## Directions
Your output should be one number, which is how many lines in the material contain "none".

## Exercise material
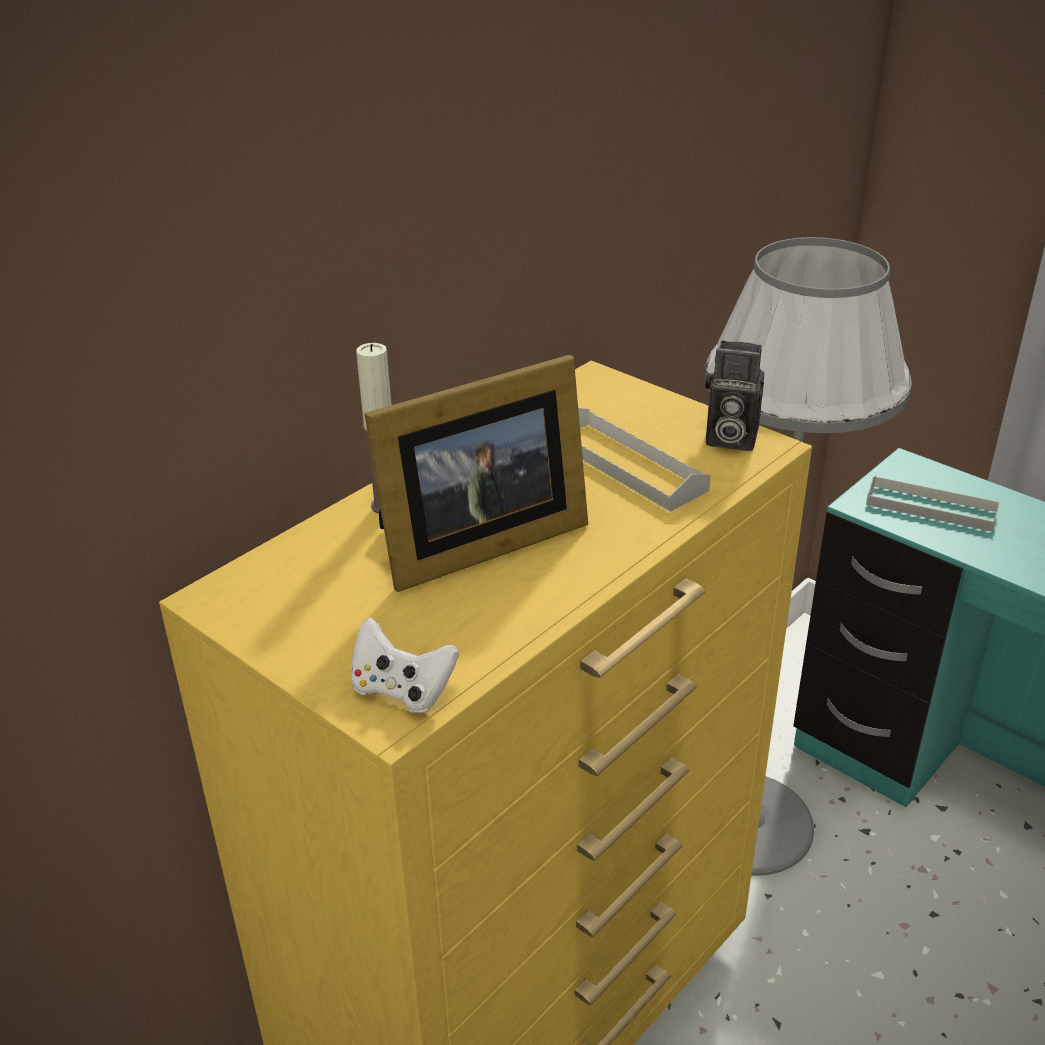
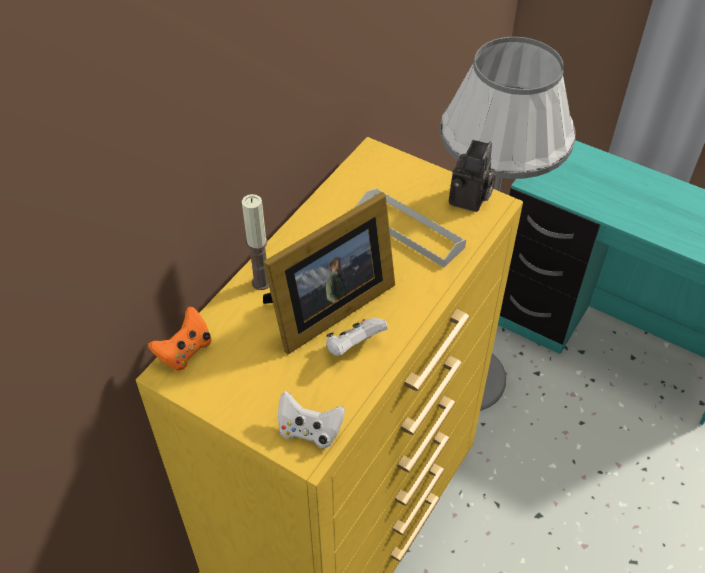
camera: 10 degrees left, 15 degrees up
(244, 574) = (185, 351): none -> orange game controller
(504, 593) = (354, 346): none -> white game controller
(728, 438) = (469, 200): camera -> camera turned 75 degrees counterclockwise
(931, 508) = (577, 179): grey tray -> none

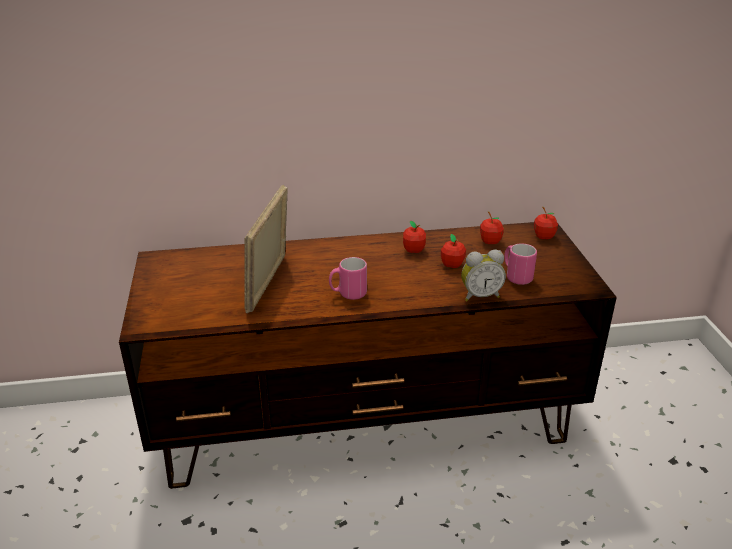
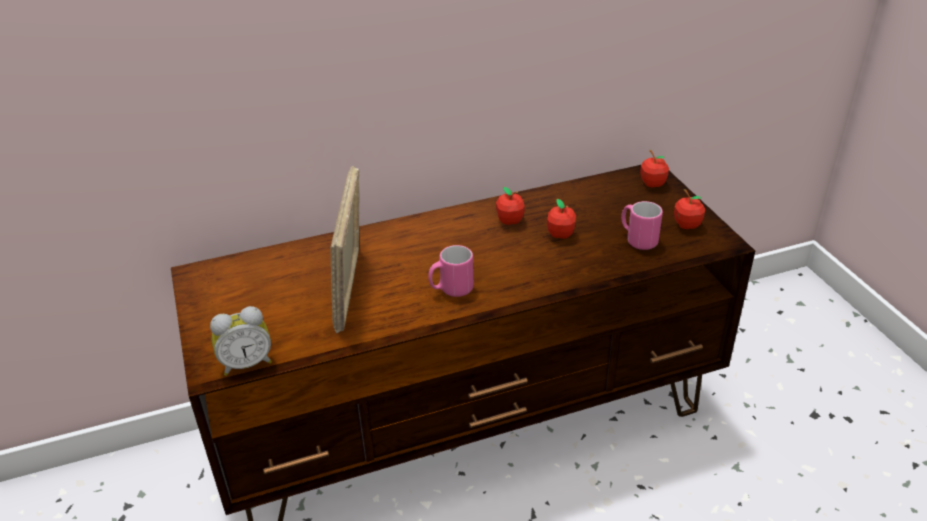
camera: 10 degrees left, 5 degrees up
(480, 295) = (605, 270): alarm clock -> alarm clock (246, 363)
(490, 241) = (594, 198): apple -> apple (687, 225)

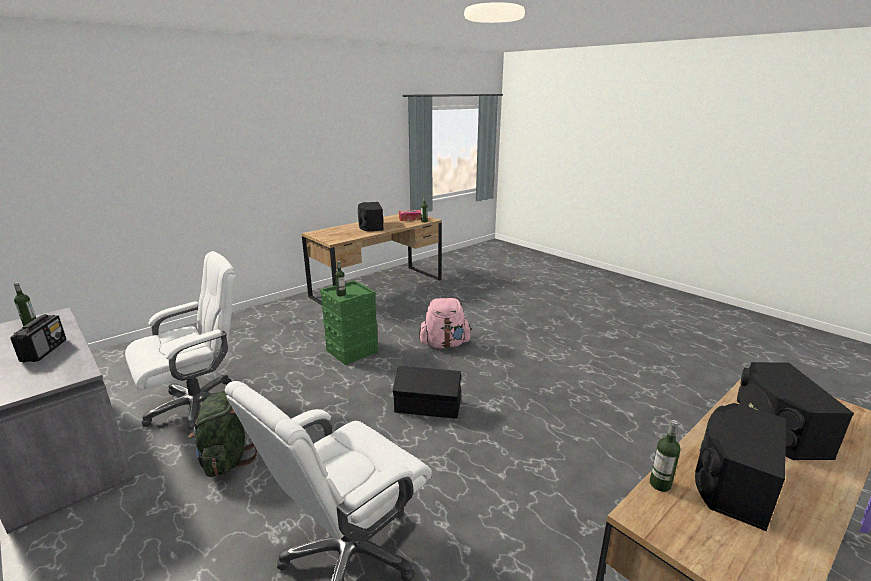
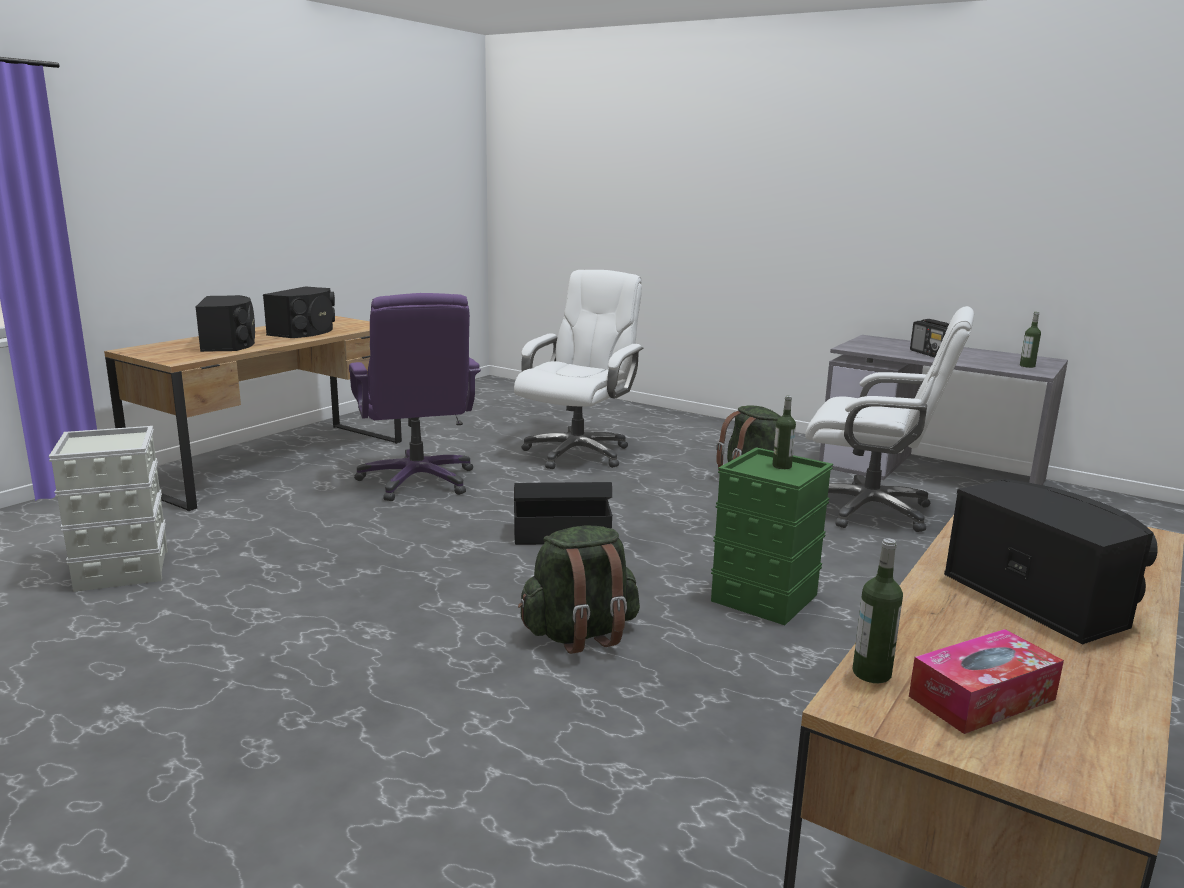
camera: 165 degrees right, 5 degrees down
(198, 407) = (870, 510): white office chair -> white office chair turned 105 degrees counterclockwise
(444, 344) = (580, 634): pink backpack -> green backpack
(536, 503) = (418, 481): none -> purple office chair
(660, 484) = (354, 330): bottle -> none
(694, 408) = (121, 569): none -> grey storage box

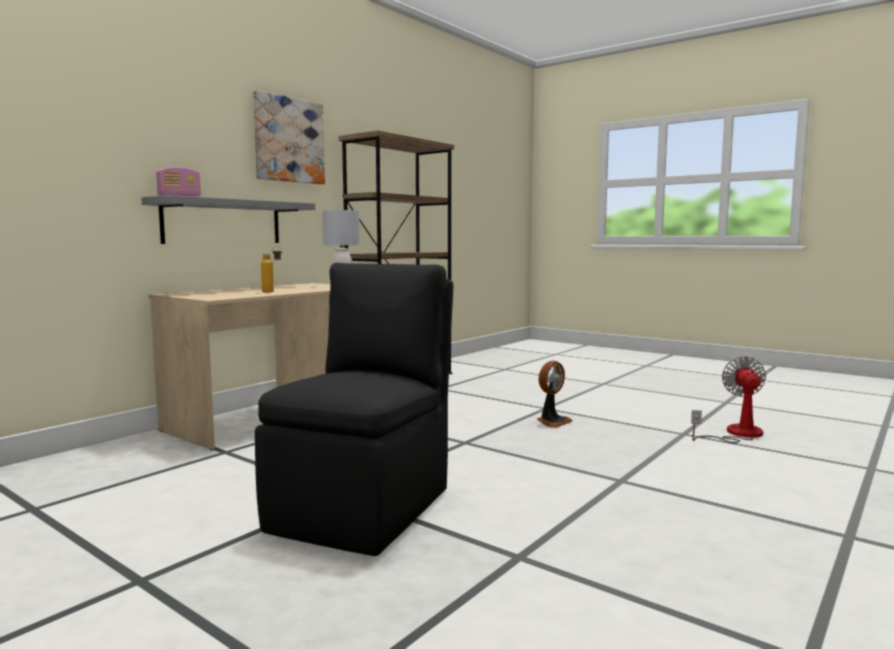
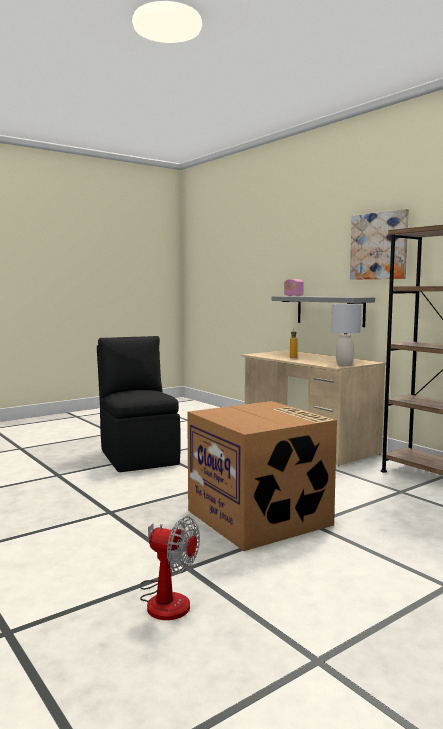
camera: 105 degrees right, 0 degrees up
(364, 507) = (138, 456): black chair -> black chair turned 150 degrees counterclockwise
(552, 421) = (261, 518): fan -> cardboard box

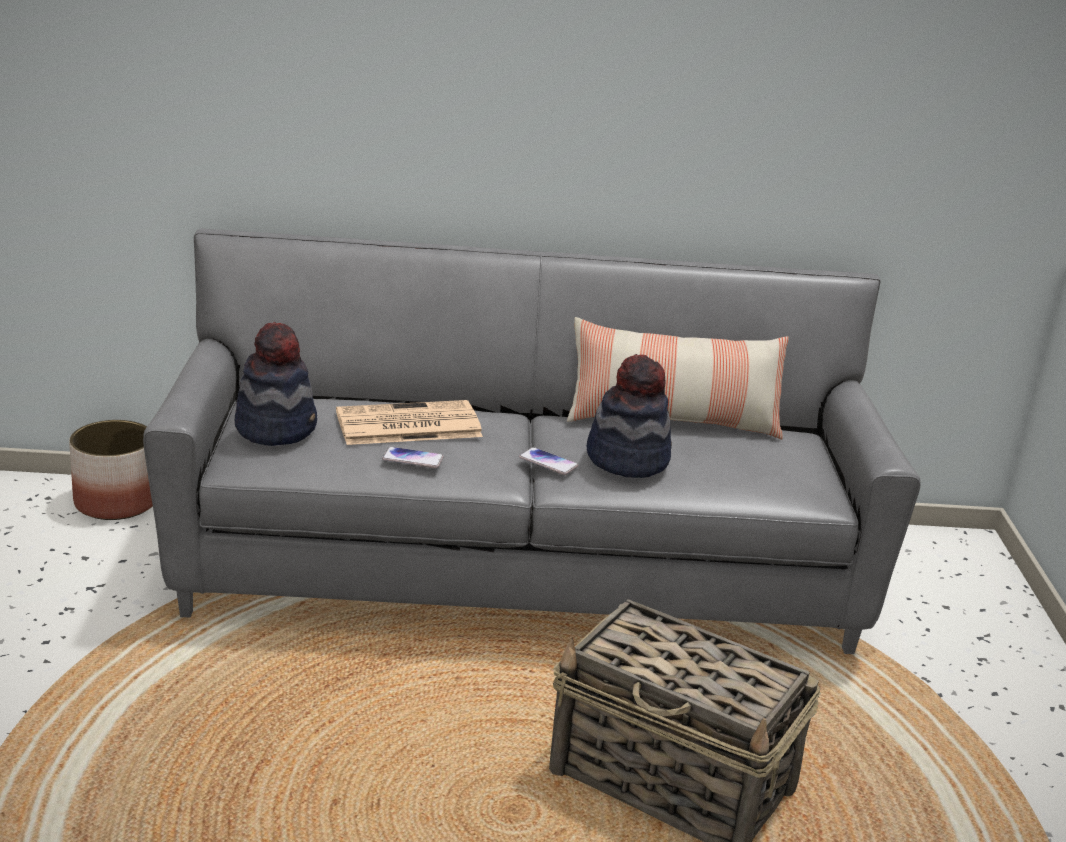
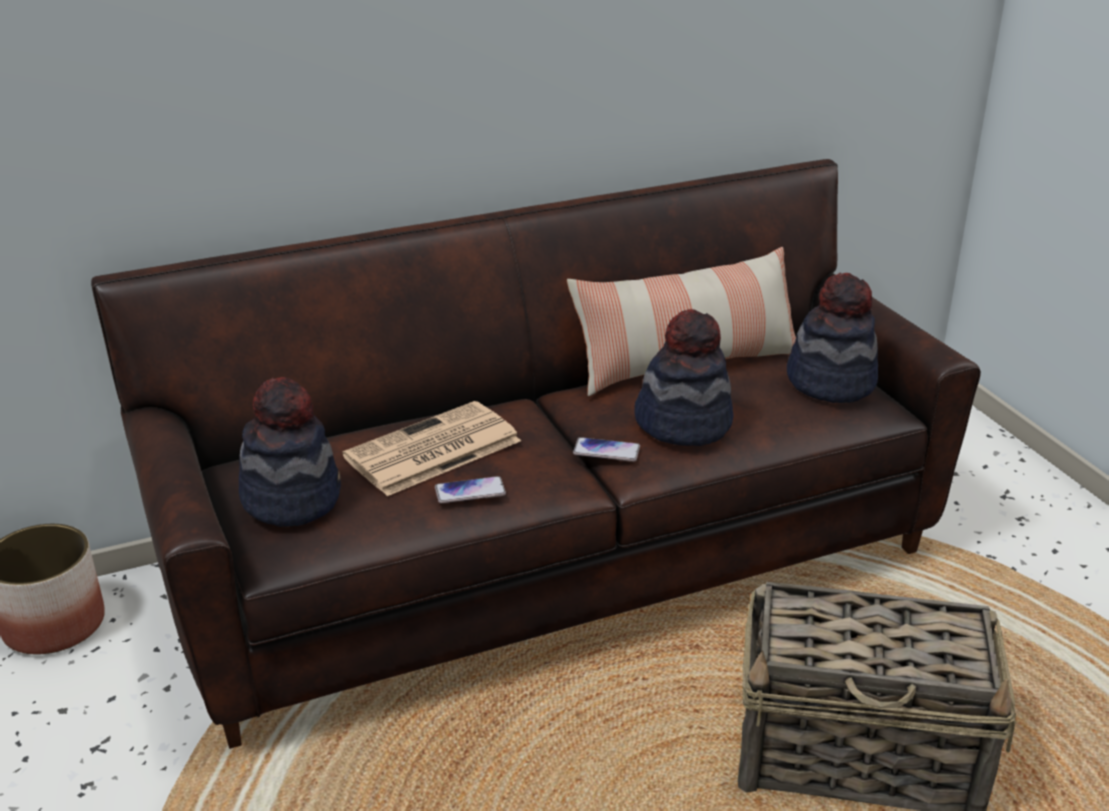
camera: 20 degrees left, 5 degrees up
(521, 571) = (554, 564): grey sofa -> brown sofa
(788, 463) = (831, 382): none -> hat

## Task answer
7